Later in the week, Wu backed down—slightly. WBUR, the Boston NPR affiliate, reports Wu held a press conference to propose a modified "compromise" scheme that would allow North End restaurants to pay the same high fee in several installments, to pay a lower fee for more limited patio use, or to pay a lower fee by applying for a "hardship waiver," among other things. That fee, though, still applies only to restaurants in the North End, which many North End restaurateurs still find odious and unfair.

So they complained. Or tried to, at least.

"Restaurant owners who oppose Wu were barred from entering the press conference… outside the mayor's office, prompting them to protest angrily in City Hall," the crosstown Boston Herald reported this week, of what was a very intentional exclusion. The Herald also blasted Wu's tactics as "not a good look" and clearly "designed to quell the outrage while isolating her critics." 

Though some support the mayor's actions, her critics' ranks are growing. And while Wu's fight with the North End restaurateurs drew much of the focus to problems with the city's outdoor dining program recently, yet another Boston Globe story, published at the end of the week, revealed many restaurateurs around the city—not just in the North End—think the program now stinks. 

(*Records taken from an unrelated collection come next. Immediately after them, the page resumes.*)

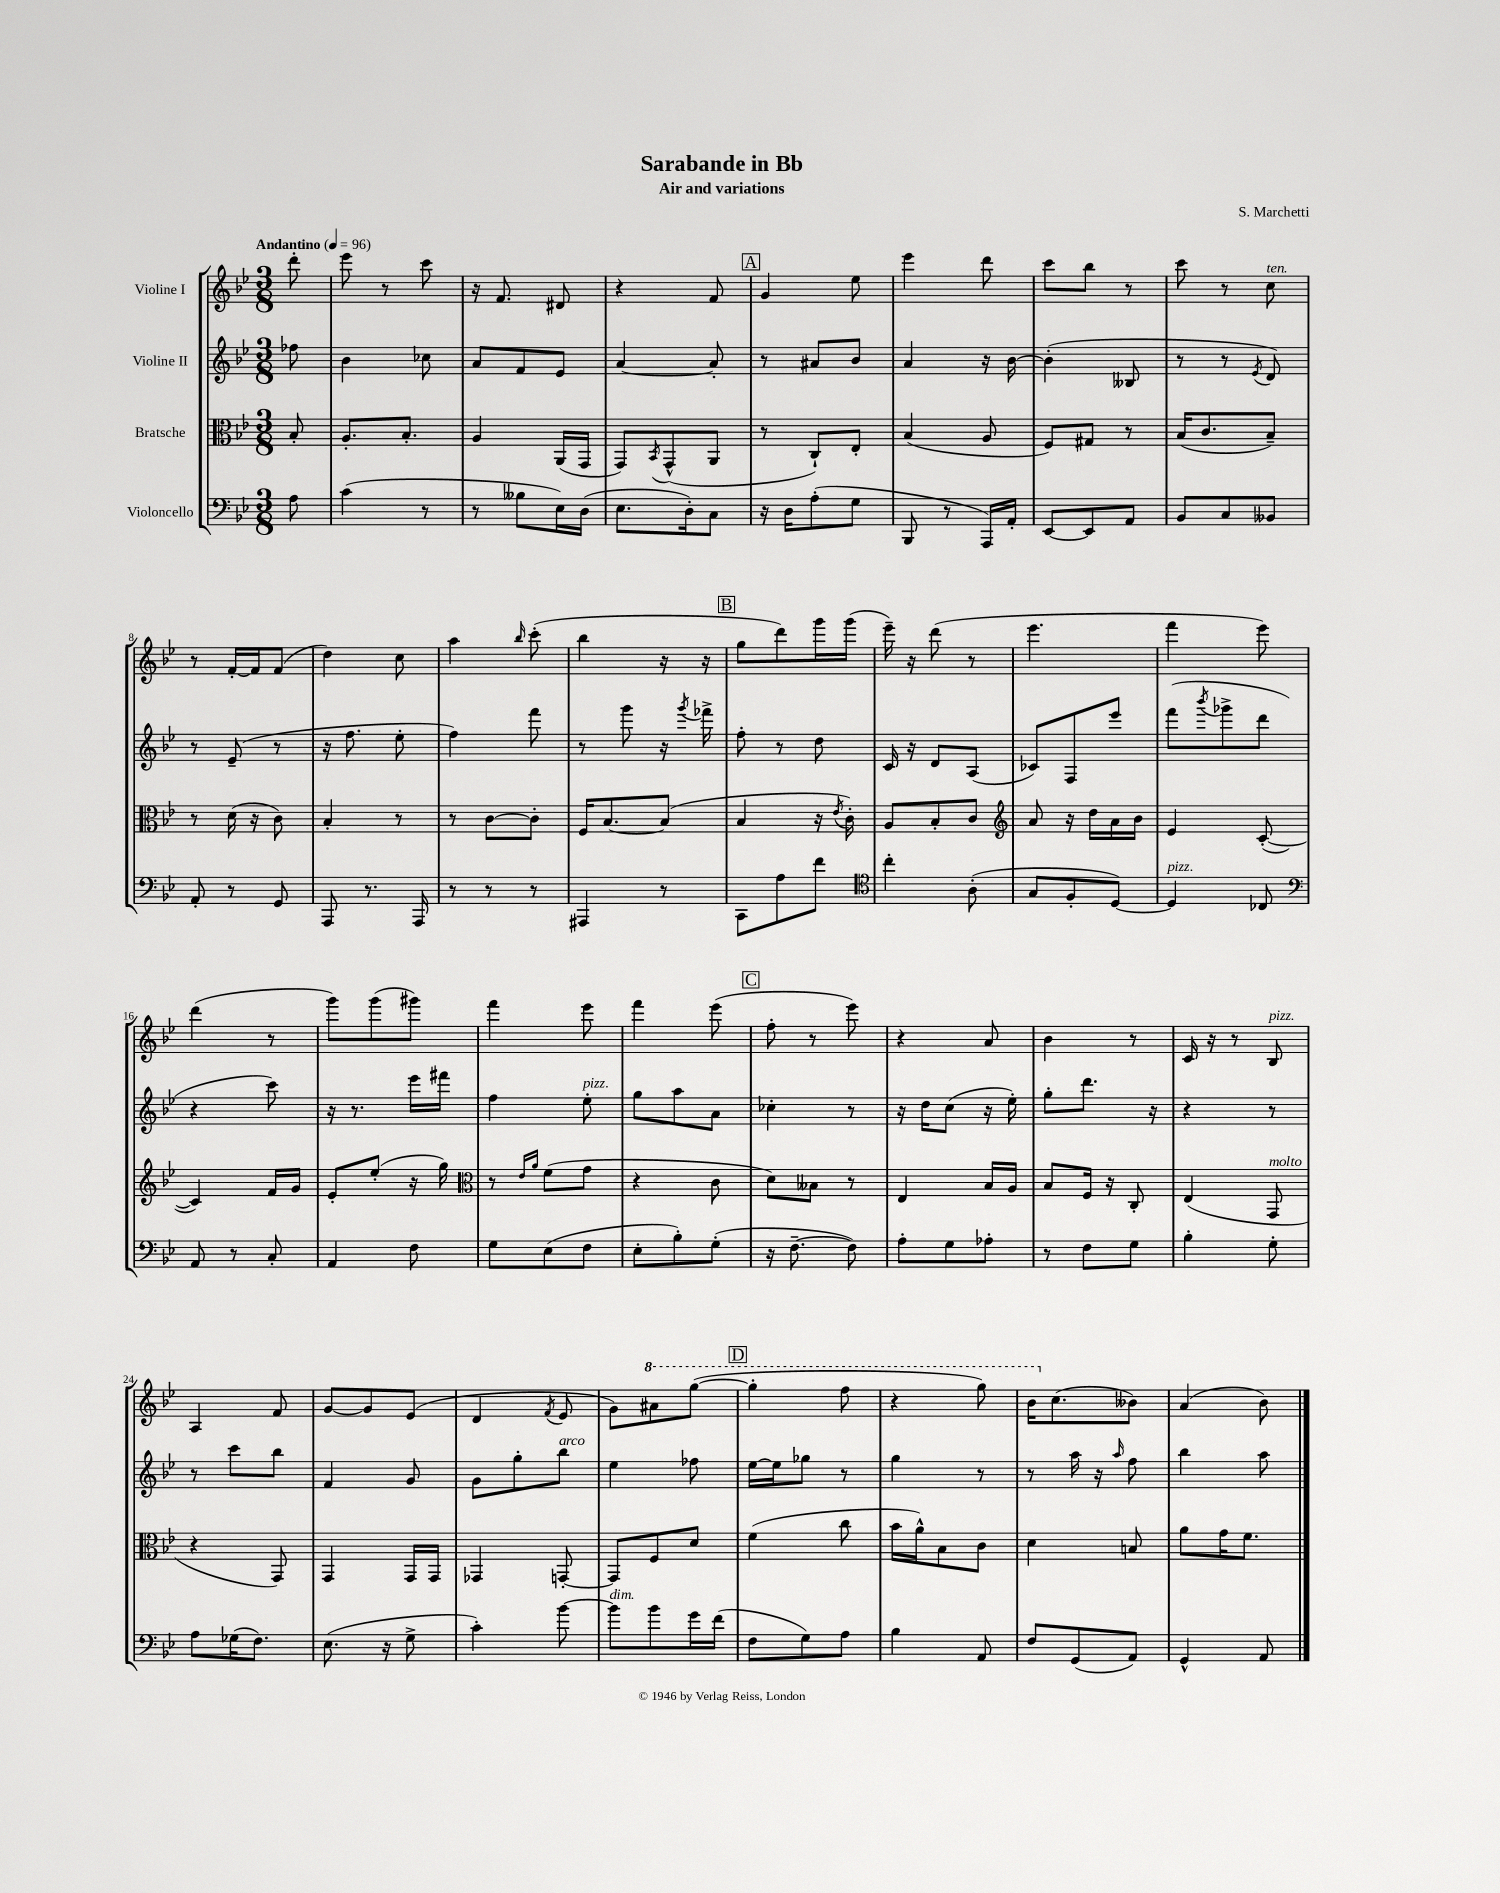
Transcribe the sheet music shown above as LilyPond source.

\header { title = "Sarabande in Bb" composer = "S. Marchetti" subtitle = "Air and variations" }
<<
\new StaffGroup <<
\new Staff = "s0" \with { instrumentName = "Violine I" } {
    \clef treble \key bes \major \numericTimeSignature \time 3/8 \partial 8 \tempo "Andantino" 4 = 96
    d'''8-. |
    ees'''8 r8 c'''8 |
    r16 f'8. dis'8 |
    r4 f'8 |
    \mark \markup { \box "A" } g'4 ees''8 |
    ees'''4 d'''8 |
    c'''8 bes''8 r8 |
    c'''8 r8 c''8^\markup { \italic "ten." } |
    r8 f'16~-. f'16 f'8( |
    d''4) c''8 |
    a''4 \grace { bes''16 } c'''8-.( |
    bes''4 r16 r16 |
    \mark \markup { \box "B" } g''8 d'''8) g'''16 g'''16( |
    ees'''16--) r16 d'''8( r8 |
    ees'''4. |
    f'''4 ees'''8) |
    d'''4( r8 |
    g'''8) g'''8( gis'''8) |
    f'''4 ees'''8 |
    f'''4 ees'''8( |
    \mark \markup { \box "C" } f''8-. r8 ees'''8) |
    r4 a'8 |
    bes'4 r8 |
    c'16 r16 r8 bes8^\markup { \italic "pizz." } |
    a4 f'8 |
    g'8~ g'8 ees'8( |
    d'4 \acciaccatura { f'8 } ees'8 |
    g'8) \ottava #1 ais''8 g'''8~( |
    \mark \markup { \box "D" } g'''4-. f'''8 |
    r4 g'''8) |
    bes''16 \ottava #0 c''8.( beses'8) |
    a'4( bes'8) \bar "|." |
}
\new Staff = "s1" \with { instrumentName = "Violine II" } {
    \clef treble \key bes \major \numericTimeSignature \time 3/8 \partial 8
    fes''8 |
    bes'4 ces''8 |
    a'8 f'8 ees'8 |
    a'4~ a'8-. |
    \mark \markup { \box "A" } r8 ais'8 bes'8 |
    a'4 r16 bes'16~ |
    bes'4-.( beses8 |
    r8 r8 \acciaccatura { ees'8 } d'8) |
    r8 ees'8--( r8 |
    r16 f''8. ees''8-. |
    f''4) f'''8 |
    r8 g'''8 r16 \acciaccatura { g'''8 } fes'''16-> |
    \mark \markup { \box "B" } f''8-. r8 d''8 |
    c'16 r16 d'8 a8( |
    ces'8) f8 ees'''8 |
    f'''8( \acciaccatura { bes'''8 } ges'''8-> d'''8 |
    r4 c'''8) |
    r16 r8. ees'''16 fis'''16 |
    f''4 ees''8-.^\markup { \italic "pizz." } |
    g''8 a''8 a'8 |
    \mark \markup { \box "C" } ces''4-. r8 |
    r16 d''16 c''8( r16 ees''16-.) |
    g''8-. d'''8. r16 |
    r4 r8 |
    r8 c'''8 bes''8 |
    f'4 g'8 |
    g'8 g''8-. bes''8^\markup { \italic "arco" } |
    ees''4 fes''8 |
    \mark \markup { \box "D" } ees''16~ ees''16 ges''8 r8 |
    g''4 r8 |
    r8 a''16 r16 \grace { a''16 } f''8 |
    bes''4 a''8 \bar "|." |
}
\new Staff = "s2" \with { instrumentName = "Bratsche" } {
    \clef alto \key bes \major \numericTimeSignature \time 3/8 \partial 8
    bes8-. |
    a8.-. bes8.-. |
    a4 a,16( g,16 |
    g,8) \acciaccatura { bes,8 } g,8-^( a,8 |
    \mark \markup { \box "A" } r8 c8-!) ees8-. |
    bes4( a8 |
    f8) gis8 r8 |
    bes16( c'8. bes8--) |
    r8 d'16( r16 c'8) |
    bes4-. r8 |
    r8 c'8~ c'8-. |
    f16 bes8.~ bes8( |
    \mark \markup { \box "B" } bes4 r16 \acciaccatura { ees'8 } c'16-.) |
    a8 bes8-. c'8 |
    \clef treble a'8 r16 d''16 a'16 bes'16 |
    ees'4 c'8~-.( |
    c'4) f'16 g'16 |
    ees'8-. ees''8-.( r16 g''16) |
    \clef alto r8 \grace { ees'16 a'16 } f'8( g'8 |
    r4 c'8 |
    \mark \markup { \box "C" } d'8) beses8 r8 |
    ees4 bes16 a16 |
    bes8 f16 r16 c8-. |
    ees4( g,8^\markup { \italic "molto" } |
    r4 g,8) |
    g,4 g,16 g,16 |
    ges,4 g,8~-. |
    g,8 f8 d'8 |
    \mark \markup { \box "D" } f'4( c''8 |
    bes'16 a'16-^) bes8 c'8 |
    d'4 b8 |
    a'8 g'16 f'8. \bar "|." |
}
\new Staff = "s3" \with { instrumentName = "Violoncello" } {
    \clef bass \key bes \major \numericTimeSignature \time 3/8 \partial 8
    a8 |
    c'4( r8 |
    r8 beses8 ees16) d16( |
    ees8. d16-.) c8 |
    \mark \markup { \box "A" } r16 d16 a8-.( g8 |
    bes,,8 r8 a,,16) a,16-. |
    ees,8~ ees,8 a,8 |
    bes,8 c8 beses,8 |
    a,8-. r8 g,8 |
    a,,8 r8. a,,16 |
    r8 r8 r8 |
    ais,,4 r8 |
    \mark \markup { \box "B" } c,8 a8 f'8 |
    \clef tenor c''4-. a8-.( |
    g8 f8-. d8~) |
    d4^\markup { \italic "pizz." } ces8 |
    \clef bass a,8 r8 c8-. |
    a,4 f8 |
    g8 ees8( f8 |
    ees8-. bes8-.) g8-.( |
    \mark \markup { \box "C" } r16 f8.~-- f8) |
    a8-. g8 aes8-. |
    r8 f8 g8 |
    bes4-. g8-. |
    a8 ges16( f8.) |
    ees8.( r16 g8-> |
    c'4-.) bes'8~ |
    bes'8^\markup { \italic "dim." } bes'8 g'16 f'16( |
    \mark \markup { \box "D" } f8 g8) a8 |
    bes4 a,8 |
    f8 g,8( a,8) |
    g,4-^ a,8 \bar "|." |
}
>>
>>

"Ahead of the 2021 outdoor dining season, [Andy Fadous of Gray's Hall in South Boston] worked with a landscape architect to create an industrial-style patio that could be deconstructed every year," the Globe reports. "But now, the barriers do not comply with the new requirements."

Those "new requirements" refer to a 23-page list of recently modified outdoor-dining rules—some of which make obsolete the costly outdoor-dining setups that Gray's Hall and many other Boston restaurants purchased and used over the last two years.

As Fadous told the Globe, he was forced by the new rules to order $5,000 of new barriers because the old ones are no longer allowed. And since the barriers won't arrive for another month, Fadous says he's going to lose out on a month of outdoor-dining income simply because the city didn't have (my words, not Fadous's) its shit together. Other restaurateurs quoted in the piece suggest offering outdoor "seating is no longer worth the cost." Some note, too, that larger chain restaurants are more able to absorb these sorts of city-imposed costs. Wu's approach, then, could cost Boston many of its remaining independent restaurants, and make the city a haven for chain restaurants.

Why does Mayor Wu appear to be treating outdoor dining like it's some sort of existential threat to city living? The city's attitude is particularly galling because—in stark contrast to Mayor Wu—many city leaders around the country have actually embraced and encouraged outdoor dining.

New York City under former Mayor Bill de Blasio (D), which I noted earlier, is one such city. Seattle, where I live, is another.

"This is another meaningful step along the pathway to permanence I created last year after hearing from many small businesses about the success of café streets," said Seattle City Councilor Dan Strauss (D), who sponsored Seattle's outdoor-dining program, which passed by an 8-0 vote. "We will ensure that these free permits continue to be available until [city officials] establish permanent guidelines that are right-sized and meet the needs of our city."

Fair and equal treatment. Responsive government. Clear and timely rules. That's all most Boston restaurateurs want. Instead, Mayor Wu is serving them up a heaping pile of my-way-or-the-highway policymaking. And for what?